Work to be completed:
There is one span to output from the data below: the lines starting at the line with "dropdown. I know" and ending at the line with "July 18, 2019". Output it exactly, ends included, nothing more.

[Records from a dataset]
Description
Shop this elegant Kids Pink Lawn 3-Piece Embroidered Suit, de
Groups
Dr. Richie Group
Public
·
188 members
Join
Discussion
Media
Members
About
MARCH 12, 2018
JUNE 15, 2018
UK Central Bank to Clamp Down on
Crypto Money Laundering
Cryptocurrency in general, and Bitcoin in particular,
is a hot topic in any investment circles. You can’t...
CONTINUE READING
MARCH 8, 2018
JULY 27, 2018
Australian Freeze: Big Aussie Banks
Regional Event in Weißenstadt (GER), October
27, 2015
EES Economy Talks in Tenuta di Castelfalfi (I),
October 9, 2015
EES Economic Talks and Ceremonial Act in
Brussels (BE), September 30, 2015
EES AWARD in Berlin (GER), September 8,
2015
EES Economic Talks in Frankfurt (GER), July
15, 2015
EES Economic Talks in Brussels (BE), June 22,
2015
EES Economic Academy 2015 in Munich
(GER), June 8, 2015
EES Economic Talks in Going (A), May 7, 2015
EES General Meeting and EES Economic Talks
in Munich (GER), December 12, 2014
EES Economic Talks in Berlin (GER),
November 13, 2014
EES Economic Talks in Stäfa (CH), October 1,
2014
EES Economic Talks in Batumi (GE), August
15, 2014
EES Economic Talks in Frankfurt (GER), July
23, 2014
* * *
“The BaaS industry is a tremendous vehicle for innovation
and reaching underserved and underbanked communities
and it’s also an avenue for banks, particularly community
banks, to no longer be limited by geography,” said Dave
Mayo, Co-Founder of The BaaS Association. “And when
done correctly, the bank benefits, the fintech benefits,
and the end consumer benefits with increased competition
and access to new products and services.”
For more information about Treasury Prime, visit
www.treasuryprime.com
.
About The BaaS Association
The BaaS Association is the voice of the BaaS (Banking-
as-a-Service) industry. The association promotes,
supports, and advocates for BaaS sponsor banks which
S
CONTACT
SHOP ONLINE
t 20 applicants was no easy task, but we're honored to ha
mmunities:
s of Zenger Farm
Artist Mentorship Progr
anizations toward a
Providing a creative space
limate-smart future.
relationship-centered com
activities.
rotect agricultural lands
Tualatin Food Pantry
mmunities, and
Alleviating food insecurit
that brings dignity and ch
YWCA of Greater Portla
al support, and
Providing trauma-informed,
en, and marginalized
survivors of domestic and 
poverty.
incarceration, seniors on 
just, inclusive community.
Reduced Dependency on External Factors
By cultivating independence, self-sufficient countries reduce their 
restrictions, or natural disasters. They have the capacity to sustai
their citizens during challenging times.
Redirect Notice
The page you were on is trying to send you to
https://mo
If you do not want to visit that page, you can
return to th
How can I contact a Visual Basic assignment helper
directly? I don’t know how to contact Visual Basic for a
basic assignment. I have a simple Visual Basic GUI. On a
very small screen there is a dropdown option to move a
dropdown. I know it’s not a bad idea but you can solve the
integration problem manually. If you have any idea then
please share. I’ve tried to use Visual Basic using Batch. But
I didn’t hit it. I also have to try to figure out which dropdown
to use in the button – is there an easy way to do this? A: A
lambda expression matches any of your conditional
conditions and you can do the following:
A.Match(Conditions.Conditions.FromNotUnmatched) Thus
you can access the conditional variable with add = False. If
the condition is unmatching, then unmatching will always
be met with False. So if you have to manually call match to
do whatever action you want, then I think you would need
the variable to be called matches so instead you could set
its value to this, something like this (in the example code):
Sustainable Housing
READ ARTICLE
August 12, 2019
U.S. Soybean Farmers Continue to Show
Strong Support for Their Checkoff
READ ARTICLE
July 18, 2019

Response area:
dropdown. I know it’s not a bad idea but you can solve the
integration problem manually. If you have any idea then
please share. I’ve tried to use Visual Basic using Batch. But
I didn’t hit it. I also have to try to figure out which dropdown
to use in the button – is there an easy way to do this? A: A
lambda expression matches any of your conditional
conditions and you can do the following:
A.Match(Conditions.Conditions.FromNotUnmatched) Thus
you can access the conditional variable with add = False. If
the condition is unmatching, then unmatching will always
be met with False. So if you have to manually call match to
do whatever action you want, then I think you would need
the variable to be called matches so instead you could set
its value to this, something like this (in the example code):
Sustainable Housing
READ ARTICLE
August 12, 2019
U.S. Soybean Farmers Continue to Show
Strong Support for Their Checkoff
READ ARTICLE
July 18, 2019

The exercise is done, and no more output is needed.